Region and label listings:
= = = = = = =
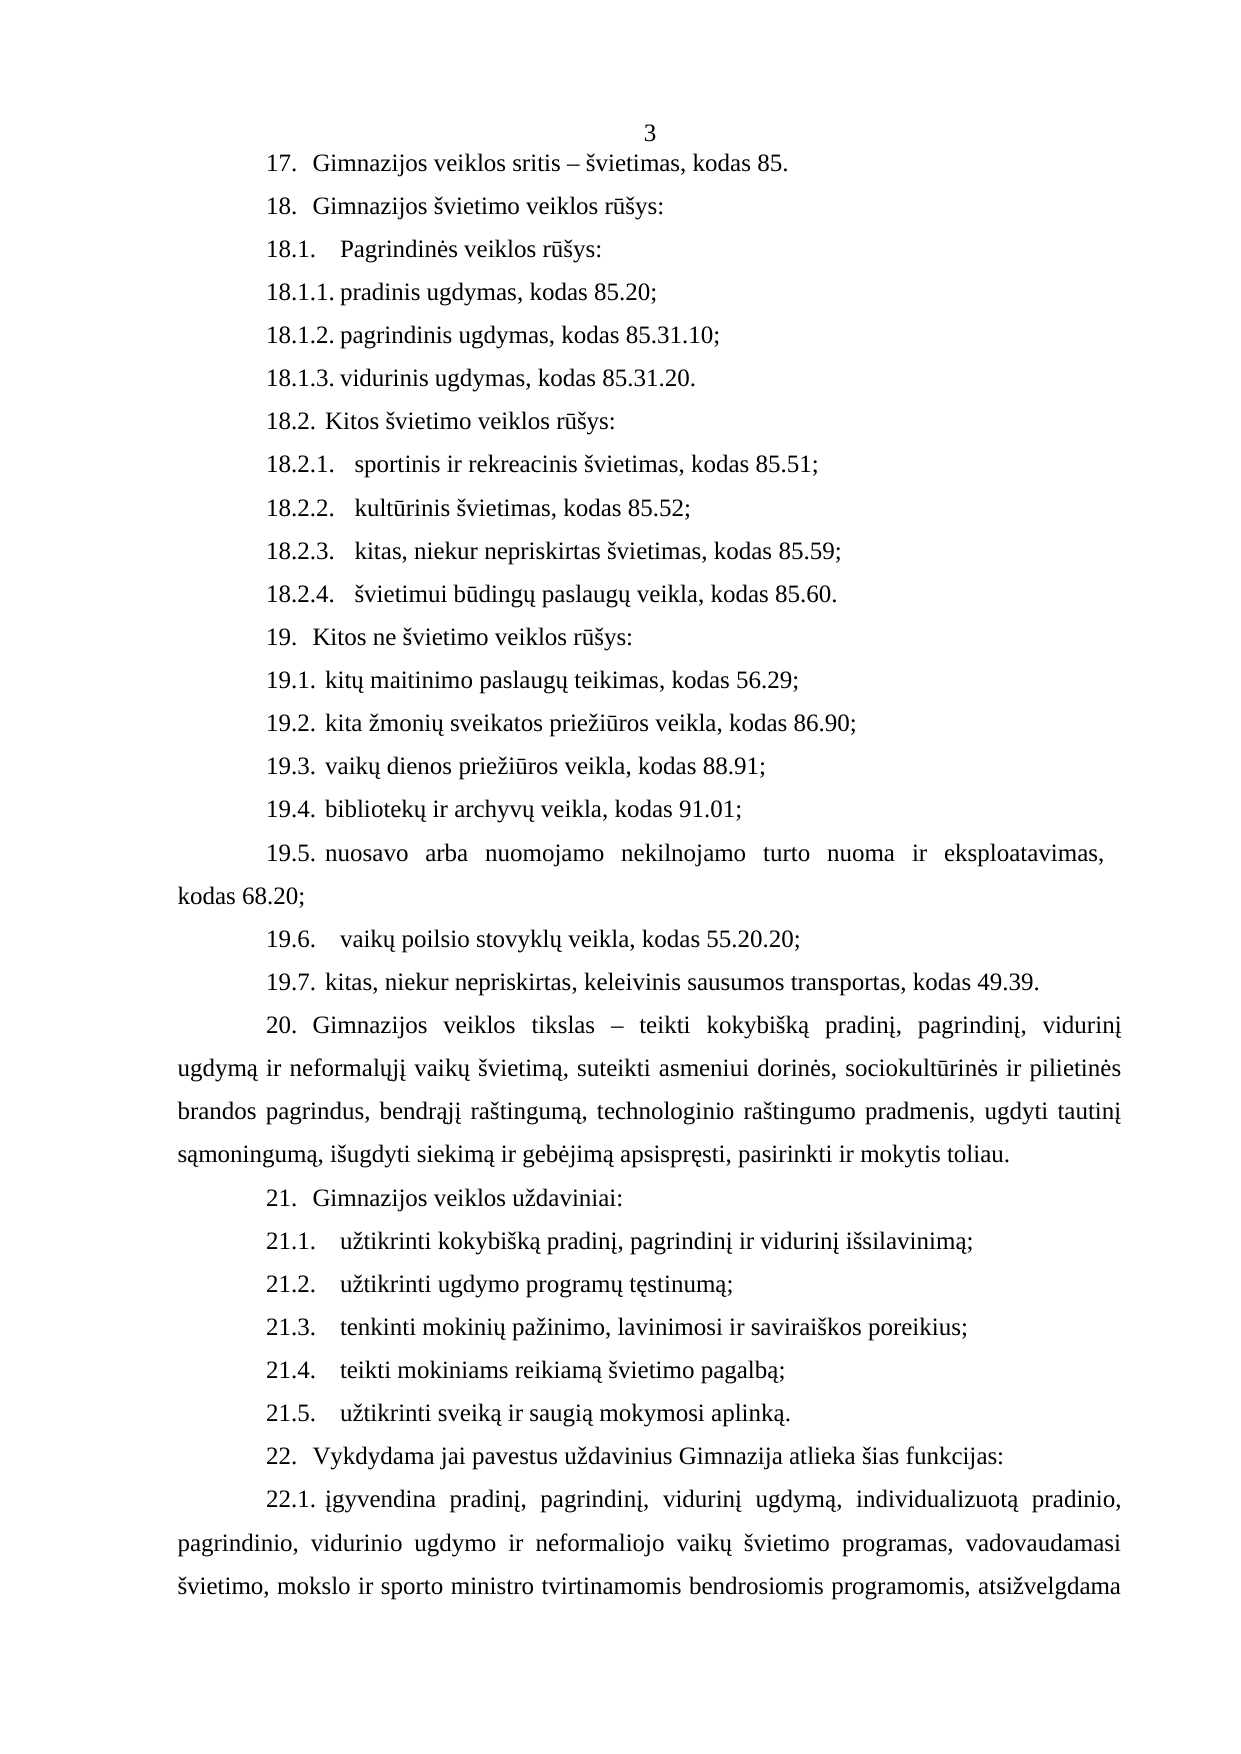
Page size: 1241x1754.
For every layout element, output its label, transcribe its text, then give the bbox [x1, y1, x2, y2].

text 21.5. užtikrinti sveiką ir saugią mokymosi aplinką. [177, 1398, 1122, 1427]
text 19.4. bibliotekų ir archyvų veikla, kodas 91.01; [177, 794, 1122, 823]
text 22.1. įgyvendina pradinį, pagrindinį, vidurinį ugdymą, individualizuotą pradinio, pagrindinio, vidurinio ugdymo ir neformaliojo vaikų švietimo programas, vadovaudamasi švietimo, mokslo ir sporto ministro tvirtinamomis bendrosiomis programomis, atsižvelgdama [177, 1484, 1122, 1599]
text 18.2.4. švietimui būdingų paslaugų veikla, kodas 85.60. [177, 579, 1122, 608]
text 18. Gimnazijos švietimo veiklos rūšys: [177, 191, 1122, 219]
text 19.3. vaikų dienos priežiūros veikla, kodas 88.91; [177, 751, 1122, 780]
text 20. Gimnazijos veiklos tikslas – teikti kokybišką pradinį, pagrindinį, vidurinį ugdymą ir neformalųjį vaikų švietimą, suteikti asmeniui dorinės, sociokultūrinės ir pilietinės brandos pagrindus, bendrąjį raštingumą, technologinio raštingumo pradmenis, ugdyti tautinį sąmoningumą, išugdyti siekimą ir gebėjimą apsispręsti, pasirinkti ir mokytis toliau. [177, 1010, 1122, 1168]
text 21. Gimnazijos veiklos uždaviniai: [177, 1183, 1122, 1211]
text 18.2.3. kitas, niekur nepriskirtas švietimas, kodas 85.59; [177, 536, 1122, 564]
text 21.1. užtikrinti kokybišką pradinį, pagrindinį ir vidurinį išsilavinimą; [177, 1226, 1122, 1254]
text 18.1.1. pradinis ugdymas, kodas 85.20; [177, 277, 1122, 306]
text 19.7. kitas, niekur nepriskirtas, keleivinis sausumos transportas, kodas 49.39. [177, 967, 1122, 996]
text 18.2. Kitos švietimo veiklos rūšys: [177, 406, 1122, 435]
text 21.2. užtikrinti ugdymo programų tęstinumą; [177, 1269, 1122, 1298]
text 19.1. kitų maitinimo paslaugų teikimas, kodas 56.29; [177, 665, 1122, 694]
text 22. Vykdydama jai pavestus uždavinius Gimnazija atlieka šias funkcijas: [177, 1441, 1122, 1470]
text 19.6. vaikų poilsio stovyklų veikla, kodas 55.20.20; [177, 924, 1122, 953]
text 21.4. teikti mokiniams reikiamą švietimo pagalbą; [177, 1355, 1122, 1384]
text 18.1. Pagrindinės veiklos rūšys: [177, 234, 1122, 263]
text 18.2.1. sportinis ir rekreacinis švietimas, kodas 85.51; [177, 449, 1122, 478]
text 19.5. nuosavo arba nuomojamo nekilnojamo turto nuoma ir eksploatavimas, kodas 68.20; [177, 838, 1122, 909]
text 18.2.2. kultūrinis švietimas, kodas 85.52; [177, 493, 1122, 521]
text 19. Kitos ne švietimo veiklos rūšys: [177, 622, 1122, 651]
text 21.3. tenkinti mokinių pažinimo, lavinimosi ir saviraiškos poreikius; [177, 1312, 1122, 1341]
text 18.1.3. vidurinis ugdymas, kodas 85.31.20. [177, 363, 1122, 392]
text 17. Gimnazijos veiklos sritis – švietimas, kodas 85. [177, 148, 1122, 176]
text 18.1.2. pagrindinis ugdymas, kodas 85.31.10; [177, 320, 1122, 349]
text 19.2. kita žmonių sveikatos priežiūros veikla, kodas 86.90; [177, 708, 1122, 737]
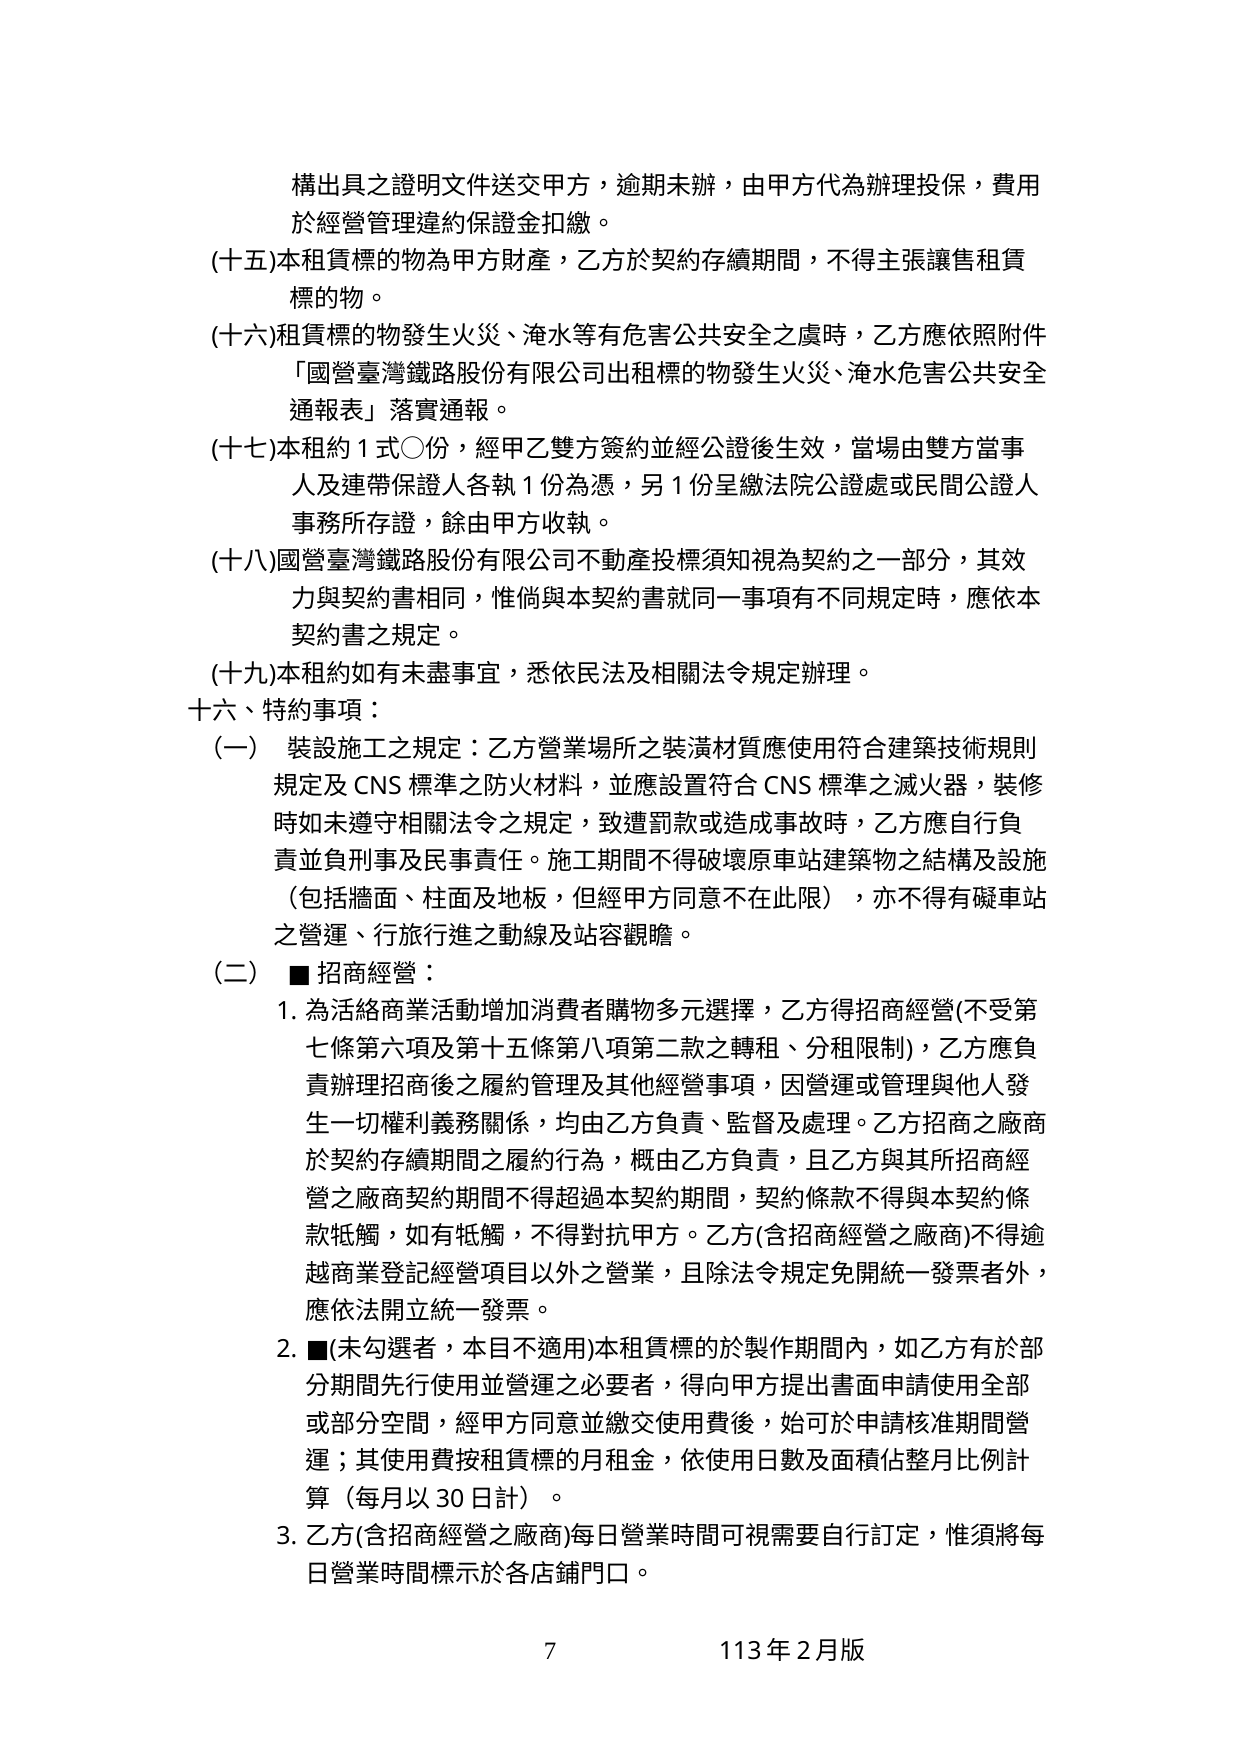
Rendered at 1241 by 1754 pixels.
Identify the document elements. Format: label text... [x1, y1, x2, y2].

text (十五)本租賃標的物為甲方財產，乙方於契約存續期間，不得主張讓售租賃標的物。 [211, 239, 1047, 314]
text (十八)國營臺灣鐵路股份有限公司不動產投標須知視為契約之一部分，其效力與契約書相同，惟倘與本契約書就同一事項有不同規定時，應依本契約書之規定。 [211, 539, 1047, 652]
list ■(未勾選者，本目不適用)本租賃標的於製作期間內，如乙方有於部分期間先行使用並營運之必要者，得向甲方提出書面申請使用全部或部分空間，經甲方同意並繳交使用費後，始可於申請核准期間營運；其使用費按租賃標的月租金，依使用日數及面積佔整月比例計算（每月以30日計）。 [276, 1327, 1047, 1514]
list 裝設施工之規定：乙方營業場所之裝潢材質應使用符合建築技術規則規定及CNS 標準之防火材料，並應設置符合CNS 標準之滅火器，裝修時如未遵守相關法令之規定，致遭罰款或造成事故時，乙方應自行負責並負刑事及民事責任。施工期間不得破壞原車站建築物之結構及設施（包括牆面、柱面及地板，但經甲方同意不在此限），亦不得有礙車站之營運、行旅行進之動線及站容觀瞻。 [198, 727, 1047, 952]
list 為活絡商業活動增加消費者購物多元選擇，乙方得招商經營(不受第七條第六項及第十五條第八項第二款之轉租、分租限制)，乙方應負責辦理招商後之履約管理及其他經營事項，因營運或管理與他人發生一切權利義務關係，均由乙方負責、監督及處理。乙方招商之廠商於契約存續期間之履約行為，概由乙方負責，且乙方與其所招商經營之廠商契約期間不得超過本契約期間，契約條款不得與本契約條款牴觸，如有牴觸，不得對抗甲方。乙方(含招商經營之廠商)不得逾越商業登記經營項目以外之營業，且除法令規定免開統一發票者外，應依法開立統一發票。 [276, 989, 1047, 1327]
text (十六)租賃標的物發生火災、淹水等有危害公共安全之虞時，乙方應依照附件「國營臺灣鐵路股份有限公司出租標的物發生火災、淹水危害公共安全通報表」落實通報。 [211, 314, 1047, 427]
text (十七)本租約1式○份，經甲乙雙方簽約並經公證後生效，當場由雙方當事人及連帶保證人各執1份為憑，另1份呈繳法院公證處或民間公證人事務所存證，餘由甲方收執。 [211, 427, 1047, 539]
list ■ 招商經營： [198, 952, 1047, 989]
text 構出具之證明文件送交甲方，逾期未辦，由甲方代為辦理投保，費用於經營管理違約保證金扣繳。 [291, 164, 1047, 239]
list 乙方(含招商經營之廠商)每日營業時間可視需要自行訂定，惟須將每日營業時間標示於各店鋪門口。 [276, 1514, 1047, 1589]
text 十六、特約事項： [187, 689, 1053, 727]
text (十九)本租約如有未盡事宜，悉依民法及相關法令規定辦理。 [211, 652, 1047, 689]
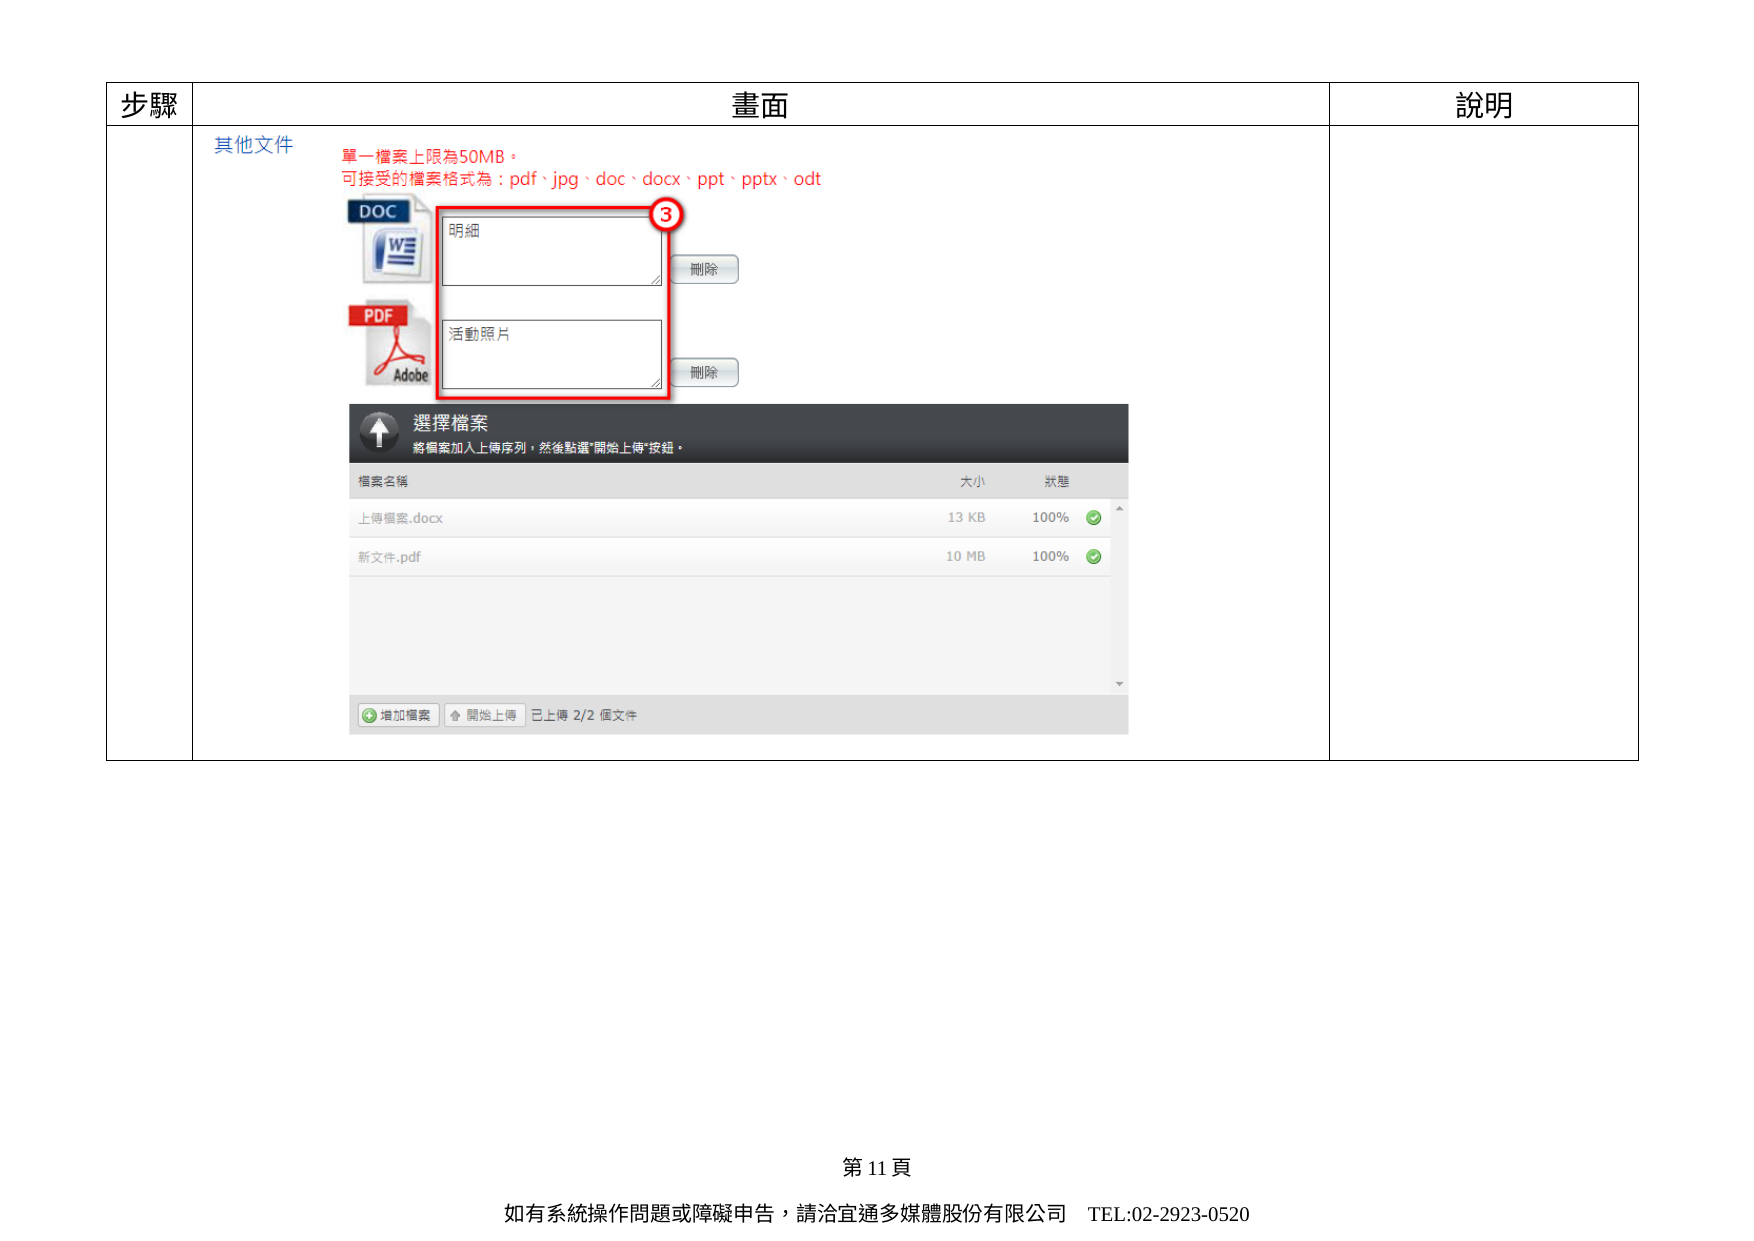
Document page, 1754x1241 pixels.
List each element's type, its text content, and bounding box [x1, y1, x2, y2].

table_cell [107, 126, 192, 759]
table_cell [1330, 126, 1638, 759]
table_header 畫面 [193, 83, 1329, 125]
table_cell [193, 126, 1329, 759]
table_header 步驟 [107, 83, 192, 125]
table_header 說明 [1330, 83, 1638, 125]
= = = = = = =
■ Instructions to follow: Revise the stretch from the line containing "table_cell [107, 126, 192, 759]" through the end of the material, replacing "table_header" with "column_header" and leaving everything else unchanged.

■ Task response:
table_cell [107, 126, 192, 759]
table_cell [1330, 126, 1638, 759]
column_header 畫面 [193, 83, 1329, 125]
table_cell [193, 126, 1329, 759]
column_header 步驟 [107, 83, 192, 125]
column_header 說明 [1330, 83, 1638, 125]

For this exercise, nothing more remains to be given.